Segment Start: INFORMATION PROVIDED

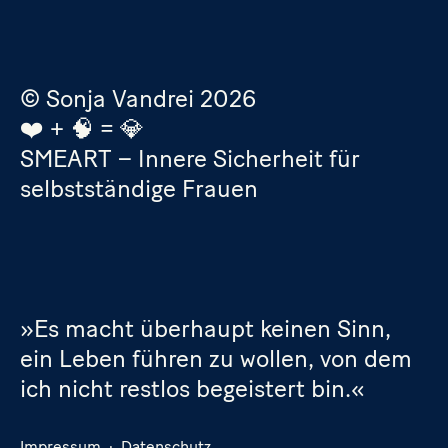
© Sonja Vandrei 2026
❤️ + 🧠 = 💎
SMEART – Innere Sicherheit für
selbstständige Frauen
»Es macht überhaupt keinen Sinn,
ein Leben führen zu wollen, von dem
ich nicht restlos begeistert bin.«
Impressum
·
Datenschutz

Segment End: INFORMATION PROVIDED

▶ EXERCISE DIRECTIONS:
Your task is to set down the records shown above exactly, minus any pictures.

▶ OUTPUT BELOW:
© Sonja Vandrei 2026
❤️ + 🧠 = 💎
SMEART – Innere Sicherheit für
selbstständige Frauen
»Es macht überhaupt keinen Sinn,
ein Leben führen zu wollen, von dem
ich nicht restlos begeistert bin.«
Impressum
·
Datenschutz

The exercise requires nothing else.